- **WAS ZU TUN IST**: Von welcher Gruppe bekommen Landwirte laut dem Text über Landwirte in Sozialen Medien insbesondere blanken Hass zu spüren? Bitte antworten Sie kurz.

- **TEXT ZUR PRÜFUNG**:
Die unheimliche Begegnung der 4. Art

Fotos: coralimages - Fotolia, Winter

Fotos: coralimages – Fotolia, Winter

Prolog
Kinder kennen heute mehr verschiedene Aliens, statt zu wissen, welche Lebewesen auf Feld und Flur ihr Unwesen treiben. Und das hat seinen Preis. Seit Landwirte und Städter Soziale Medien nutzen, blitzt und kracht es zwischen den verschiedenen „Welten“: Wusste vor einiger Zeit die eine Gruppe nicht viel, was die andere über sie denkt, so diskutieren heute beide Gruppen online. Wer Sozialen Medien vorwirft, sie würden die Menschen in Filterblasen mit Gleichgesinnten einkesseln, übersieht, dass diese Medien auch genau das Gegenteil davon tun: Sie bringen unterschiedliche Menschen zusammen, die bisher kaum miteinander kommuniziert hatten.

Landwirte, die auf Facebook & Co aktiv werden, können dabei einiges erleben: Besserwisserei, Unverständnis und manchmal blanker Hass, insbesondere von Tierrechtlern. Möchten sie zeigen, wie sie sich um ihre Tiere kümmern, so werden sie von Tierrechtsaktivisten als Tierquäler oder Schlimmeres beschimpft. Andere wollen in den Kommentaren den Landwirten Ratschläge geben, wie sie doch bitteschön Landwirtschaft betreiben sollen. Und dass sie gefälligst aufhören sollen, die Menschheit mit Pestiziden und Kunstdünger zu vergiften. Man weiß ja Bescheid, hat schließlich Tomaten auf dem Balkon.

- **DATEN ZUR PRÜFUNG**:
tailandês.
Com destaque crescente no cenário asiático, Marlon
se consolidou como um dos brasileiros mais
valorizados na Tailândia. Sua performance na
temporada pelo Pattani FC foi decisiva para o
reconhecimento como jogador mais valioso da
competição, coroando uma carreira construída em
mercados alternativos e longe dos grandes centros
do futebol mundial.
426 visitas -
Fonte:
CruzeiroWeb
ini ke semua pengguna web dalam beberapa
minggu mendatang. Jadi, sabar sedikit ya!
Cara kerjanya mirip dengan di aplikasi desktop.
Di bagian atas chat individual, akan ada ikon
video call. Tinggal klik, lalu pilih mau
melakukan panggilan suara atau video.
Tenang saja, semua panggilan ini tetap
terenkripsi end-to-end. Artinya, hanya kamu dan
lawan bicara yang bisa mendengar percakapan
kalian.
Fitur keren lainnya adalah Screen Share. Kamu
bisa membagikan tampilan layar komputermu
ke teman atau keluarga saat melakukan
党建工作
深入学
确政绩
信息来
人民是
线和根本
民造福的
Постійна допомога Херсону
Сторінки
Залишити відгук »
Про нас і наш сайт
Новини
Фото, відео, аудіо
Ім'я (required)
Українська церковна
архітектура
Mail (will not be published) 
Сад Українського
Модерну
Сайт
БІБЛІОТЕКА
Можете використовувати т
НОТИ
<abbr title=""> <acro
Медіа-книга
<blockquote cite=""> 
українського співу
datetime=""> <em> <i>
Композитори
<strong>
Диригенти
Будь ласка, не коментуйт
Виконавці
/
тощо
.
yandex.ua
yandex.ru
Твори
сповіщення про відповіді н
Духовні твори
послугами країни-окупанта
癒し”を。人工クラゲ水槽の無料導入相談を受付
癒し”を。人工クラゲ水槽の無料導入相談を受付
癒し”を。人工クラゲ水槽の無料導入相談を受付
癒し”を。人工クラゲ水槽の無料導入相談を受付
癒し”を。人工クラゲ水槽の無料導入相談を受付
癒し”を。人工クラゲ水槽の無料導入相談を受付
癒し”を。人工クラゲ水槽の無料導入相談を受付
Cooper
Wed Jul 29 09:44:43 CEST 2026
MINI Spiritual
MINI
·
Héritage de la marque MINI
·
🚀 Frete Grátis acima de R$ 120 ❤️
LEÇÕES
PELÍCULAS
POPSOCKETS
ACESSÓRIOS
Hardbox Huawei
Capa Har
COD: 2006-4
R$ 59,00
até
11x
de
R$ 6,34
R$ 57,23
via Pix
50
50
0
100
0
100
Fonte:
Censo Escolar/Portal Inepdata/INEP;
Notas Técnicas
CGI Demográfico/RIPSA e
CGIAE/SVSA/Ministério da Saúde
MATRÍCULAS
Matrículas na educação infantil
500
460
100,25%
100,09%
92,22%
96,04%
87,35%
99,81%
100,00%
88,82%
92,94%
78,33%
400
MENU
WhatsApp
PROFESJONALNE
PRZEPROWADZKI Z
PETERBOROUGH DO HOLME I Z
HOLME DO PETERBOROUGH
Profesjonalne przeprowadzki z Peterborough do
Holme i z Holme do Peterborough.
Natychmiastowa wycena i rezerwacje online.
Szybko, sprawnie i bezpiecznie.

- **ANTWORT ZUR AUFGABE**: Insbesondere von Tierrechtlern.